The CERC study showed that investors’ biggest complaints were about unfair and one-sided contract terms, undisclosed fees, usurious service charges and unclear interest rates, incorrect calculation of Equated Monthly Installments, restrictions on prepayment of loans, excessive securities/guarantees, unethical recovery drives, low consumer awareness, misleading advertisements and gift offers, selective waiver of fees and ambiguous add on cards etc.
The underlying theme of these complaints was the lack of clarity about fees and charges levied by banks, which were simply debited to customer accounts without explanation. Bank statements themselves are no longer be deciphered by simply checking debits and credits. For instance, most customers are never sure if the auto and reverse sweep facilities offered by banks work in their favour or against them.

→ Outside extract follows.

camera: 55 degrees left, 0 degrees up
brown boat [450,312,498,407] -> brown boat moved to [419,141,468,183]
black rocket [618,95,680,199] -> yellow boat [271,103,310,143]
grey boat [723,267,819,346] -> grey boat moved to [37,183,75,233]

The largest number of complaints are over the high fees and repeated hikes in service charges by private banks. A consumer says, ‘‘It is surprising that Reserve Bank of India which oversees these banks allows such brazen banking practices which seek to denude the unwary customer with charges, out of all proportion to the service rendered and totally out of sync with the charges of Nationalized Banks’’.
According to Prof. Shah, there are no specific regulations or laws regulating the management of consumer credits in India; the RBI has only issued ‘Guidelines on Fair Practices Code for Lenders’ on 5 May 2003.
Moreover, most contracts allow the lending bank to unilaterally alter their terms, limit or modify their performance and vary the terms. Consequently, terms of the contract with borrowers are often one-sided and unfair. Under British law, the Unfair Terms of Contract Act ensures that courts do not give effect to one-sided contracts or unfair conditions in contracts. CERC plans to lobby for the enactment of such a law in India too. It argues that loan contracts should also provide a ‘cooling off’ period, whereby a consumer can cancel the contract within a specified period, even after it has been signed.
According to Prof. Shah, a comprehensive Consumer Credit Act is needed, as the current piecemeal law fails to distinguish between individual consumers and commercial transactions; and hence denies non-business consumers their rightful protection. In effect, the regulatory framework, as it exists, does not take into account the needs and interests of bank depositors or borrowers.
In case of nationalised banks, the problem is slightly less acute. Competition has forced these banks to become more responsive to customer needs and less bureaucratic; their fees and charges are also lower than those of private and foreign banks, although they have been rising steadily. It is the Tarapore Committee’s mandate to check if the banking system works against ordinary consumers and recommend ways to stop unjust enrichment of banks.
It is up to the committee to decide whether various banking regulations can provide an effective redressal mechanism, or if it should also pitch for a Consumer Credit Act and Consumer Credit Regulatory Commission, as suggested by Prof. Shah. Either way, it is clear that there is need to initiate measures for improving customer protection.
Disclosure: The writer is a Trustee of CERC, Ahmedabad.